Records from a data source
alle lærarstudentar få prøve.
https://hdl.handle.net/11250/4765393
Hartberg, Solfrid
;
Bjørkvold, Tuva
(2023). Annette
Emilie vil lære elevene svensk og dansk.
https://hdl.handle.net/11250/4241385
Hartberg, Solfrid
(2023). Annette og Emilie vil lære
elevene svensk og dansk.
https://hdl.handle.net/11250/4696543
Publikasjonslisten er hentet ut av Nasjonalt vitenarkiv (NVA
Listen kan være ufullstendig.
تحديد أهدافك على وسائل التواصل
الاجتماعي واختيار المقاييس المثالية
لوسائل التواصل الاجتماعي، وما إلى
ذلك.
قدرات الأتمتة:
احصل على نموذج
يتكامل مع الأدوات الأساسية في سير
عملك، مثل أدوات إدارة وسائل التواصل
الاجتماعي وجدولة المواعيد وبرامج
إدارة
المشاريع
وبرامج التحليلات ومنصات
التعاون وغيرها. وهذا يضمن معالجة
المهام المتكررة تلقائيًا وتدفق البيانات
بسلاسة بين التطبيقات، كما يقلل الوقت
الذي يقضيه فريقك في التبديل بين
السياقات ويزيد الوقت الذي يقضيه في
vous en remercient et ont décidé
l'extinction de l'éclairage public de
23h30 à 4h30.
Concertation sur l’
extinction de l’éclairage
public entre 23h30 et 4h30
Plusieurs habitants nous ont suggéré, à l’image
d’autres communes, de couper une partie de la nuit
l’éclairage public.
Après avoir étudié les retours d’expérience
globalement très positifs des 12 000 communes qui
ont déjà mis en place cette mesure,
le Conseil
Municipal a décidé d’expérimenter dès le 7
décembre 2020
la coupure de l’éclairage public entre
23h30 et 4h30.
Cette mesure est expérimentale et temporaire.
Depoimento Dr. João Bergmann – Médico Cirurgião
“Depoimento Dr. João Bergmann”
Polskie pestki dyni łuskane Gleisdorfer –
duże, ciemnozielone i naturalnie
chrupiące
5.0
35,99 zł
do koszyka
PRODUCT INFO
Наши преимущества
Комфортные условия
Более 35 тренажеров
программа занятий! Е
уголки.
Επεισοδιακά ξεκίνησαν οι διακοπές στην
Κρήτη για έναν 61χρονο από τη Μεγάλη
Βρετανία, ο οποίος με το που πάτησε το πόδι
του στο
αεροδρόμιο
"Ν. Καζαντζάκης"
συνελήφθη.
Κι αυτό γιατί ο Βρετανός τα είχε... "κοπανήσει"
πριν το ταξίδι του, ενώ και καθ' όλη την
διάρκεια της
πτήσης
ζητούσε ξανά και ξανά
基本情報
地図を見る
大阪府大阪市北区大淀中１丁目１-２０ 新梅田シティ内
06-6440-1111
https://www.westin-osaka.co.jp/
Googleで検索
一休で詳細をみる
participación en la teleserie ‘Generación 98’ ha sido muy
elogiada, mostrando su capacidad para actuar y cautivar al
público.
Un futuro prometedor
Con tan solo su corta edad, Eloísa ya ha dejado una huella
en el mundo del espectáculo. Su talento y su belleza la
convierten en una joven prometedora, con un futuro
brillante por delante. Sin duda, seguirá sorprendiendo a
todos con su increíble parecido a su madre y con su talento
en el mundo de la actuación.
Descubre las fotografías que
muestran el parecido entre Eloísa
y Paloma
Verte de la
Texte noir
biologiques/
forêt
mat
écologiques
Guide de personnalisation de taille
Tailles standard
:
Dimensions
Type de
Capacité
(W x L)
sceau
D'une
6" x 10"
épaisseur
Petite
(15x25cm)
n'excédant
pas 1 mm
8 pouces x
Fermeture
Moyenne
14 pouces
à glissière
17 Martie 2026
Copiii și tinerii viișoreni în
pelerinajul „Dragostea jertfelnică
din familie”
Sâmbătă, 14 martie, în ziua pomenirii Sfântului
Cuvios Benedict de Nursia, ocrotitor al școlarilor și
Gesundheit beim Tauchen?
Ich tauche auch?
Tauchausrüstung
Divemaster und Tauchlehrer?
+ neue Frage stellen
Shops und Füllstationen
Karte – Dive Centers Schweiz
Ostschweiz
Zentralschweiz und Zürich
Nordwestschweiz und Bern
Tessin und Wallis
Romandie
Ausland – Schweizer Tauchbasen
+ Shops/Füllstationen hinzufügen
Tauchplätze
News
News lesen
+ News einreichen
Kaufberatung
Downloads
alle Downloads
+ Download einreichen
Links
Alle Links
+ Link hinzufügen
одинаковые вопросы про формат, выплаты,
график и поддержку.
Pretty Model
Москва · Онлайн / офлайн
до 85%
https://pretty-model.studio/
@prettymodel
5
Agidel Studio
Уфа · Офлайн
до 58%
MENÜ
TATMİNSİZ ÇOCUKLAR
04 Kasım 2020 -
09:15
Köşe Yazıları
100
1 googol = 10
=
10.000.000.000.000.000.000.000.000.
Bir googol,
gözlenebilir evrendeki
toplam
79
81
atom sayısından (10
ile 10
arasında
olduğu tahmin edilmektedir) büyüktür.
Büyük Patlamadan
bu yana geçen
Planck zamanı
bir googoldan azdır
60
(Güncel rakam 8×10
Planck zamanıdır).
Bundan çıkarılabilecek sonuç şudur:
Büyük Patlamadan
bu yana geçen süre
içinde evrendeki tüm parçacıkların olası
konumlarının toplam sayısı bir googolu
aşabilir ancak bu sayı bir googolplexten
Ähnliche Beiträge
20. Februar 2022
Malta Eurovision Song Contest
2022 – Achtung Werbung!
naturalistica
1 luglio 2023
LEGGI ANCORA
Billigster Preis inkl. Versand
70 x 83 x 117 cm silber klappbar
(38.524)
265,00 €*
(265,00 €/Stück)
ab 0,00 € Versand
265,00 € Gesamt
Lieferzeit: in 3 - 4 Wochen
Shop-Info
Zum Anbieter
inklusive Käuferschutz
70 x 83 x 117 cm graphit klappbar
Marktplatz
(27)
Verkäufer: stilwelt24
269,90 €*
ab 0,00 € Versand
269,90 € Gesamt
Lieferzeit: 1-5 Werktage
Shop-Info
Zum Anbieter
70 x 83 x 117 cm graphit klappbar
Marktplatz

* TRY IT
Arrange the lines as a numbered list, starting from the first line of the records and ending with the line containing "https://hdl.handle.net/11250/4696543", both included, and leave out any blank lines.

* SOLUTION TO THIS EXERCISE
1. alle lærarstudentar få prøve.
2. https://hdl.handle.net/11250/4765393
3. Hartberg, Solfrid
4. ;
5. Bjørkvold, Tuva
6. (2023). Annette
7. Emilie vil lære elevene svensk og dansk.
8. https://hdl.handle.net/11250/4241385
9. Hartberg, Solfrid
10. (2023). Annette og Emilie vil lære
11. elevene svensk og dansk.
12. https://hdl.handle.net/11250/4696543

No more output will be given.